Kátia Cunha, professora – Defensora da luta da classe dos professores, em 2017, ela teve uma votação expressiva quando pleiteou o comando do Sindicato dos Profissionais de Educação em Pernambuco ao entender que o espaço precisava ser oxigenada por ter, há 27 anos, a mesma força política. Kátia também preside o diretório municipal do PSOL de Igarassu, no litoral norte do estado. Ela afirmou que a Juntas é formada por mulheres determinadas e com muita vontade de fazer a política realmente fazer dentro do estado de Pernambuco. “Resolvi emprestar meu corpo, meu nome, minha cara para bater”, ressaltou.
Robeyoncé Lima, advogada – Nascida e criada na periferia do Recife, na comunidade do Alto da Santa Terezinha, ela é a primeira advogada trans em Pernambuco. Apaixonada por dança e técnica administrativa na Universidade Federal de Pernambuco, sua militância iniciou no movimento estudantil. Também é componente das comissões de Direito da Família e de Diversidade Sexual e de Gênero. Robe, como é mais conhecida, acredita em um mundo mais justo. “Quando eu me formo e me torno a primeira advogada trans em Pernambuco, eu trago essa militância para fora da faculdade. A gente tenta participar nesse sentido para fazer um mundo mais justo de alguma forma. Estou nessa questão da política por ter consciência do ser político que a gente é, da capacidade de renovar e inovar a política”.

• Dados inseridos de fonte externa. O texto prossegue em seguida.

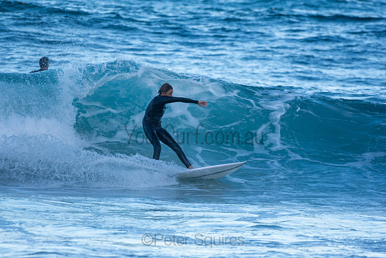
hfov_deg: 2.7
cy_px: 129
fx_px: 8043
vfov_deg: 1.8
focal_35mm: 750
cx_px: 193
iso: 320
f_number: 5.6
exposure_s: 1/800
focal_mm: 500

Carol Vergolino, produtora audiovisual – Acredita que o cinema e a TV são “arma de luta” em prol da sociedade. É integrante do movimento Partida, que tem como foco a inserção de mais mulheres no poder público. Carol também luta por muitos direitos. “A gente acredita que a retomada da democracia tem que ser a partir do feminismo. Quando a mulher puder andar na rua sem medo, puder deixar na creche, quando ela parar de chorar pelos filhos mortos, o mundo vai ser melhor não só para as mulheres, mas para todo mundo”.

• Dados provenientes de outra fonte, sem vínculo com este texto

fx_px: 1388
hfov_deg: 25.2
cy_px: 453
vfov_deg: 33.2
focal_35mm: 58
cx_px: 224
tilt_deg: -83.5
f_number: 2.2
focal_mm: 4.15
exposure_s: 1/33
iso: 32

Joelma Carla, estudante de Letras – Se candidatou ao cargo de vereadora do município de Surubim, aos 18 anos, por acreditar que faltava representatividade na Casa. Estudante de Letras, na Universidade Federal Rural de Pernambuco, e aluna de um curso técnico de biblioteconomia, ela acredita que esse é o espaço que a juventude tem que estar. “Temos que ocupar todos os espaços necessários e construir essa política pública da juventude e estamos aqui para isso: uma construção juntas”.